The Jingzaijiao fields were established under the Qing dynasty in 1818, originally known as the Laidong Salt Fields. The site was not coastline in any lush sense — it was, according to historical accounts, a desert: flat, sun-baked, and windswept. That aridity turned out to be an asset. The southwestern Taiwan coast receives intense solar radiation and regular sea winds, exactly the conditions that drive evaporation and salt crystallization.
Salt farmers converted the barren ground into a working landscape of evaporation ponds, and the fields have not moved since. That continuity is remarkable. Across two centuries of dynasty change, Japanese colonial rule, and the Republic of China's industrialization of salt production, the Jingzaijiao fields remained on the same coastal ground where the Qing-era workers first broke their pottery.
The defining feature of these salt fields is the technique they are named for. Workers manually laid broken pieces of pottery — approximately 6 mm thick — across the floor of each crystallizing pond. The shards create a smooth, non-porous surface that prevents salt crystals from bonding with the underlying soil. Salt harvested from tile-paved ponds is cleaner and purer than salt from bare-earth ponds.
In 1952, after Taiwan Salt Company took over operations, the field was redesigned into a central-style layout — a reorganization that made Jingzaijiao the only central-style tile-paved salt field in Taiwan. The mosaic of pottery shards, seen from a slight height, creates a pattern that shifts with the light: matte and dull in shade, resplendent and multi-toned in direct sun. It is industrial infrastructure that became, almost by accident, art.
Taiwan's salt industry contracted sharply in the latter half of the 20th century as cheaper imported salt and industrial production methods made traditional coastal salt fields uncompetitive. The fields at Beimen faced the same pressures that shuttered salt operations across the southwestern coast.
But advocates pushed for preservation, and the Jingzaijiao fields were ultimately restored for tourism rather than abandoned to erosion. Visitors can now watch the salt crystallization process, walk the raised paths between the ponds, and see workers performing the traditional harvest — a flat shovel dragging white crystals off the pottery shards into gleaming piles.

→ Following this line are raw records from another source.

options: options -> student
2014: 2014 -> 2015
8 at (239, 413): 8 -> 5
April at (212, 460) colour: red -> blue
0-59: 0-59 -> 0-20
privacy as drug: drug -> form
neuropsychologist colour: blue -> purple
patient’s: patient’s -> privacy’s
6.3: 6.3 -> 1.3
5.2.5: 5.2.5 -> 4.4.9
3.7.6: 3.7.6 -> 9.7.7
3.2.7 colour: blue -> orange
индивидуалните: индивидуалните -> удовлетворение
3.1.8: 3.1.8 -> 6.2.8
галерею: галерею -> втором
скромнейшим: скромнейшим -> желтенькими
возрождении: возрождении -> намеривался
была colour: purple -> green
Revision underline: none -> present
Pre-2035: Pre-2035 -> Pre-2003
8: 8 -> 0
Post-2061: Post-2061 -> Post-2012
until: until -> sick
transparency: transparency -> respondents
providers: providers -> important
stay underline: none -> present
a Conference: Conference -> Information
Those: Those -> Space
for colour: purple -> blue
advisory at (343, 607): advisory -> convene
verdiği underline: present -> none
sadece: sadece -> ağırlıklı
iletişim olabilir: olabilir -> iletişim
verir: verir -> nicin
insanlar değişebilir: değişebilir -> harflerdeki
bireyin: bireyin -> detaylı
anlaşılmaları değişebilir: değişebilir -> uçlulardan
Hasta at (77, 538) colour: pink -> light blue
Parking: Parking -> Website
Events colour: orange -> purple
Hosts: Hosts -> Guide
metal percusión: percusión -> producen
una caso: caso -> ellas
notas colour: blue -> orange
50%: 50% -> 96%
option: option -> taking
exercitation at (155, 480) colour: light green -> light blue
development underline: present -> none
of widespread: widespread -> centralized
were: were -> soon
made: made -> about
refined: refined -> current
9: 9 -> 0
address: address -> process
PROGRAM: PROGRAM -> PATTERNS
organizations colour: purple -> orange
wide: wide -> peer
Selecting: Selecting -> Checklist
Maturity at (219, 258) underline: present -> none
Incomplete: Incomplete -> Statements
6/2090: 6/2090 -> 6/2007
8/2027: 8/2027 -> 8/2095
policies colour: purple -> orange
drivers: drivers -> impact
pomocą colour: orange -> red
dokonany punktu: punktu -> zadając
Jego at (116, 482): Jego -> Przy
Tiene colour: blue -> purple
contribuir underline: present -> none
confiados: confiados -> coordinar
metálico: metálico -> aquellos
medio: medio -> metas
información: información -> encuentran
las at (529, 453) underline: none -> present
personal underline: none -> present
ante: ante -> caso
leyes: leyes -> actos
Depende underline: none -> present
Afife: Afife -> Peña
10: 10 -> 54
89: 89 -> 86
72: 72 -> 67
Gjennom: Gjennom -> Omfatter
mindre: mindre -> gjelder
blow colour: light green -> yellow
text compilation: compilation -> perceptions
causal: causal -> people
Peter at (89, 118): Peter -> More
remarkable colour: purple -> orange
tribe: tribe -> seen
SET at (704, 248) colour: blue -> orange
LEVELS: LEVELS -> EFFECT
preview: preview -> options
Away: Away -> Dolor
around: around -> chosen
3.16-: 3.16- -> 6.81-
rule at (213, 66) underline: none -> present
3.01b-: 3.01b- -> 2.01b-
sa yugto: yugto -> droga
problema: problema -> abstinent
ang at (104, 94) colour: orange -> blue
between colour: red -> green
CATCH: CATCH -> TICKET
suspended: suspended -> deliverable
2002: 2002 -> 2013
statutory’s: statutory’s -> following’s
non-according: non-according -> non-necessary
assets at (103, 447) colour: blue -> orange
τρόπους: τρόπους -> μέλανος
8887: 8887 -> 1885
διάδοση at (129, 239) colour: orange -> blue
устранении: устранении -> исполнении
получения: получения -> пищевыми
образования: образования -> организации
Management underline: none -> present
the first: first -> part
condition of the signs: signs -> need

The resurrection isn't nostalgia exactly; it's a recognition that what took place here was skilled, place-specific labor worth remembering.
What draws visitors beyond the history is the visual quality of the place. The fields are a study in geometric order: square ponds arranged in regular grids, the pottery-lined floors visible through a thin film of brine, the perimeter paths casting precise shadows. Under the Tainan sun, the surface of a full evaporation pond can hold a nearly perfect reflection of the sky.
Beimen District is not a polished tourist destination. Its coastline is flat and utilitarian, dominated by fish farms and aquaculture ponds. The salt fields stand apart: they are a working landscape with 200 years of accumulated form, where the practical and the beautiful arrived at the same solution. The pottery shards are still being laid by hand. The salt is still white.
The Jingzaijiao Tile-paved Salt Fields lie at approximately 23.259°N, 120.108°E in Beimen District, Tainan, on the southwestern coastal plain. From altitude, the geometric pattern of the salt evaporation ponds is visible against the surrounding fish-farm and wetland landscape — the regular square grids stand out clearly from 1,500 feet and above. The white salt accumulations are seasonally bright. Tainan Airport (RCNN) is approximately 30 km to the southeast; Kaohsiung International Airport (RCKH) is roughly 55 km to the south. The Beimen Crystal Church and Taiwan Blackfoot Disease Memorial House are within 2 km of the salt fields, making this part of the Beimen coast a cluster of distinct landmarks visible on low-altitude passes.